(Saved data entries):
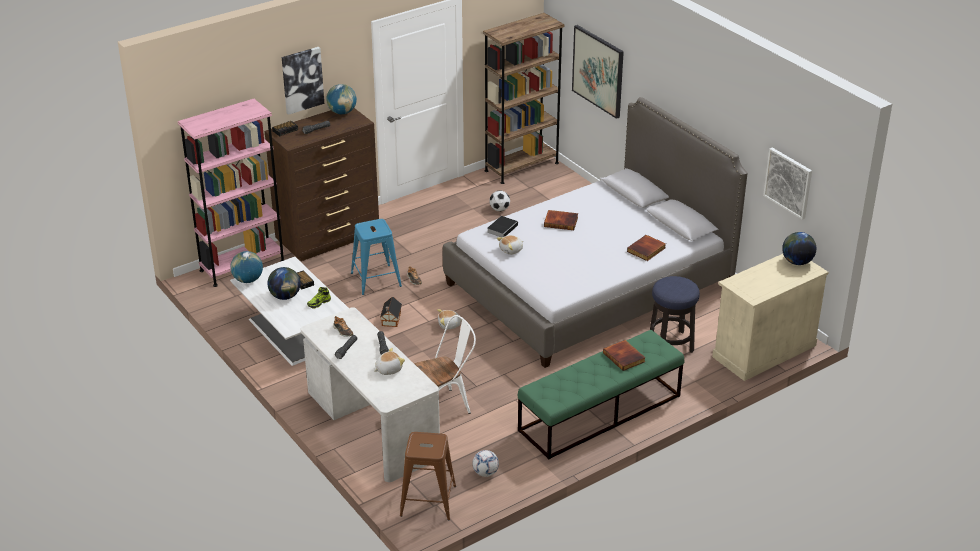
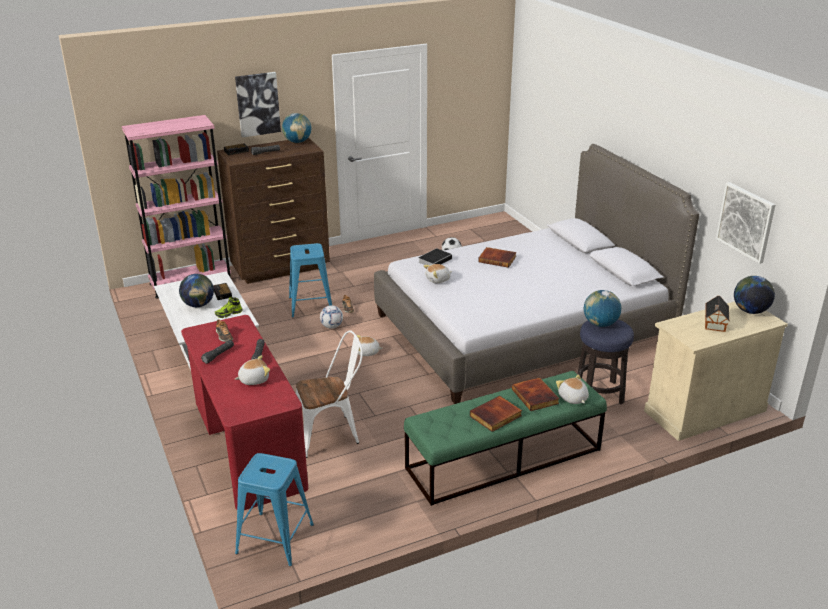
camera: 10 degrees right, 5 degrees down
(248, 280) = (170, 287): globe -> globe (600, 324)
(371, 426) = (247, 445): white desk -> red desk
(390, 320) = (310, 342): toy house -> toy house (714, 323)
(428, 500) = (275, 538): brown stool -> blue stool
(485, 473) = (353, 513): football -> football (332, 326)
(521, 167) = (482, 224): brown bookcase -> none
(598, 71) = (556, 125): picture -> none
(646, 250) = (582, 291): book -> book (496, 416)
(655, 356) = (572, 398): none -> plush toy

(Task to complete): Whenever a line above includes the string "none", copy it.

(Exercise result):
(521, 167) = (482, 224): brown bookcase -> none
(598, 71) = (556, 125): picture -> none
(655, 356) = (572, 398): none -> plush toy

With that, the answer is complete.